DUSHANBE, October 2, Asia-Plus - Security of Central Asia will remain vulnerable until problems of fighting terrorism and drug trafficking are resolved, Nikolai Bardyuzha, Secretary General of the Collective Security Treaty Organization (CSTO), remarked at a meeting with journalists in Sochi on September 27.  

Among threats facing the CSTO Bardyuzha named the threats emanating from Afghanistan, were terrorist organizations destabilizing the Central Asian region are based.  According to him, to make the fight against terrorist more efficient it is necessary to discover the main channels through which through which Afghan heroin, marijuana and opium are being smuggled were being smuggled.   

The other factor contributing to destabilizing the situation is the zones of so-called “frozen” conflicts.  “Forcing events in these zones may lead to destabilization of the situation in other regions as well,” Bardyuzha said, noting that collective peacekeeping forces may possibly be created in November this year at the next meeting of the council of the CSTO security secretaries.  

The other threat is attempts by third countries to interfere into affairs of the CSTO member nations during election campaigns.  

On the Uzbekistan decision to regain the CSTO membership, Bardyuzha noted that Uzbekistan''s recent decision to regain CSTO membership will dramatically change the geopolitical lineup of forces in Central Asia and all other post-Soviet countries.  As a CSTO member, Uzbekistan will act in coordination with other member nations, which should improve the effectiveness of anti-terrorist and anti-extremist operations. By 2008, Uzbekistan should complete an accelerated procedure of joining the nearly 70 international treaties and agreements within the CSTO.

At the same time, the CSTO secretary general noted that there are some bilateral problems between Tajikistan and Uzbekistan.  “However, these problems are being discussed within the Organization proceeding from interests of the countries,” Bardyuzha said.  

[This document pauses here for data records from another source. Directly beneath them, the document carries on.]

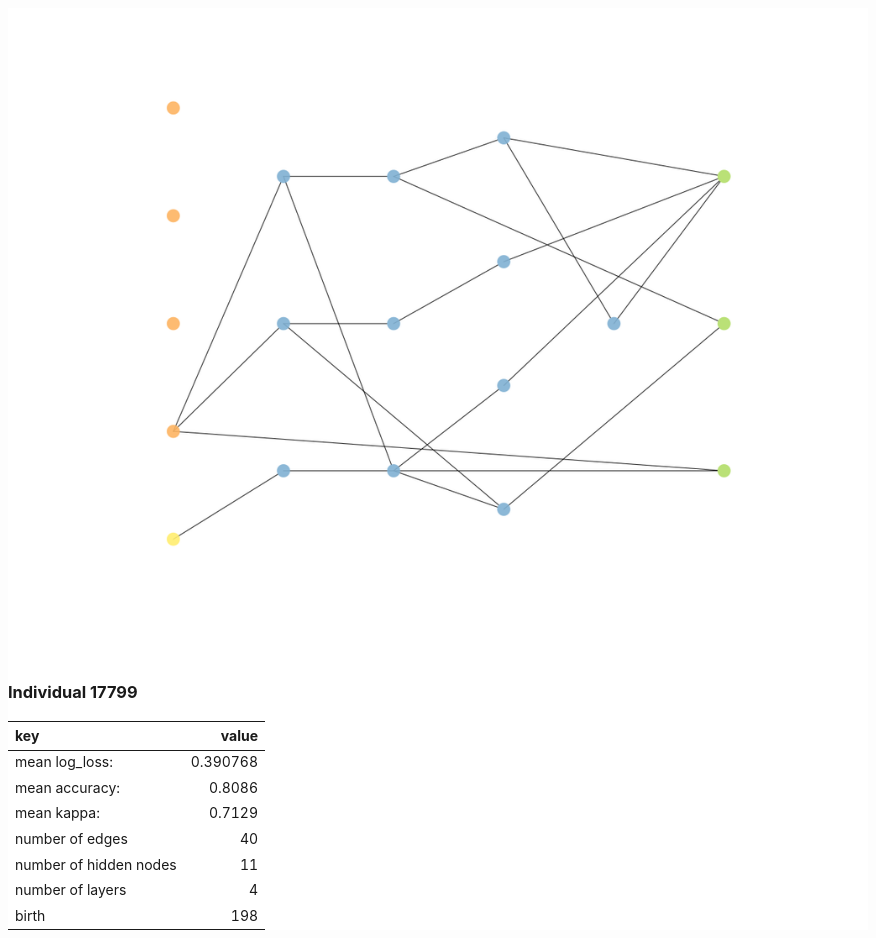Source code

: ![Network of individual 17900](media/network_17900.svg)


### Individual 17799


| key                    |      value |
|:-----------------------|-----------:|
| mean log_loss:         |   0.390768 |
| mean accuracy:         |   0.8086   |
| mean kappa:            |   0.7129   |
| number of edges        |  40        |
| number of hidden nodes |  11        |
| number of layers       |   4        |
| birth                  | 198        |
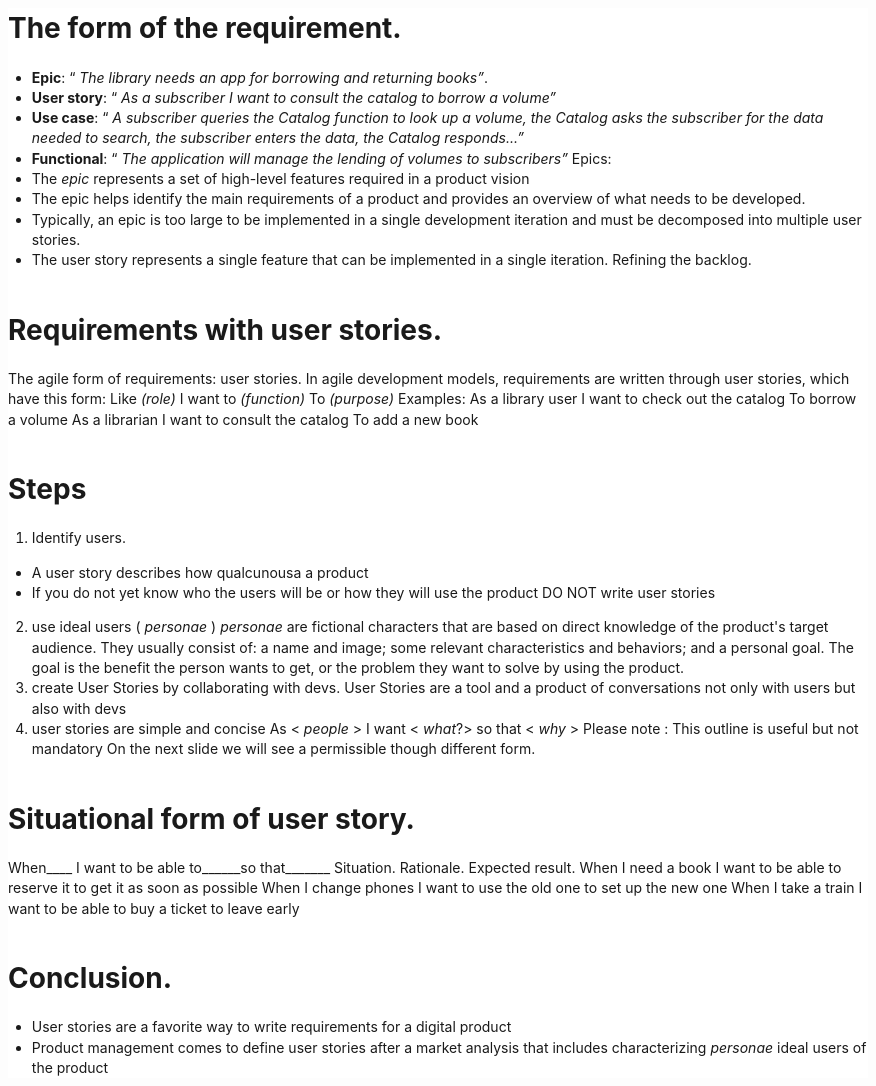 # The form of the requirement.
- **Epic**: “ _The library needs an app for borrowing and returning books”_.
- **User story**: “ _As a subscriber I want to consult the catalog to borrow a volume”_
- **Use case**: “ _A subscriber queries the Catalog function to look up a volume, the Catalog asks the subscriber for the data needed to search, the subscriber enters the data, the Catalog responds...”_
- **Functional**: “ _The application will manage the lending of volumes to subscribers”_
Epics:
- The _epic_ represents a set of high-level features required in a product vision
- The epic helps identify the main requirements of a product and provides an overview of what needs to be developed.
- Typically, an epic is too large to be implemented in a single development iteration and must be decomposed into multiple user stories.
- The user story represents a single feature that can be implemented in a single iteration.
Refining the backlog.
# Requirements with user stories.
The agile form of requirements: user stories.
In agile development models, requirements are written through user stories, which have this form:
Like <type of user> _(role)_
I want to <do something> _(function)_
To <achieve a goal> _(purpose)_
Examples:
As a library user
I want to check out the catalog
To borrow a volume
As a librarian
I want to consult the catalog
To add a new book
# Steps
1. Identify users.
- A user story describes how qualcunousa a product
- If you do not yet know who the users will be or how they will use the product DO NOT write user stories
2. use ideal users ( _personae_ )
_personae_ are fictional characters that are based on direct knowledge of the product's target audience.
They usually consist of: a name and image; some relevant characteristics and behaviors; and a personal goal.
The goal is the benefit the person wants to get, or the problem they want to solve by using the product.
3. create User Stories by collaborating with devs.
User Stories are a tool and a product of conversations not only with users but also with devs
4. user stories are simple and concise
As < _people_ > I want < _what_?> so that < _why_ >
Please note : This outline is useful but not mandatory
On the next slide we will see a permissible though different form.
# Situational form of user story.
When____ I want to be able to______so that_______
Situation. Rationale. Expected result.
When I need a book I want to be able to reserve it to get it as soon as possible
When I change phones I want to use the old one to set up the new one
When I take a train I want to be able to buy a ticket to leave early
# Conclusion.
- User stories are a favorite way to write requirements for a digital product
- Product management comes to define user stories after a market analysis that includes characterizing _personae_ ideal users of the product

On the necessity of countering illegal migration, Bardyuzha pointed to the necessity of expanding cooperation between the Organization member nations in the field of migration.  

The Collective Security Treaty Organization members are Armenia, Belarus, Kazakhstan, Kyrgyzstan, Russia and Tajikistan.  The organization has become a full member of the international security system, whose efficiency largely depends on the ability of member states to undertake coordinated action and harmonize their foreign policies.

Colonel-General Nikolai Bordyuzha (Ret.) graduated from the Perm School of Commanders/Engineers and the Higher Military Counter-Intelligence Course.  He was deputy commander of the Russian Frontier Forces (1992-1998); deputy director, director of the Federal Frontier Service (January-September 1998); Secretary of the Russian Security Council (September 1998 to March 1999) and simultaneously head of the Presidential Administration (from December 1998); Ambassador to Denmark (December 1999 to April 2003).  Since April 2003, he is General Secretary of the Collective Security Treaty Organization.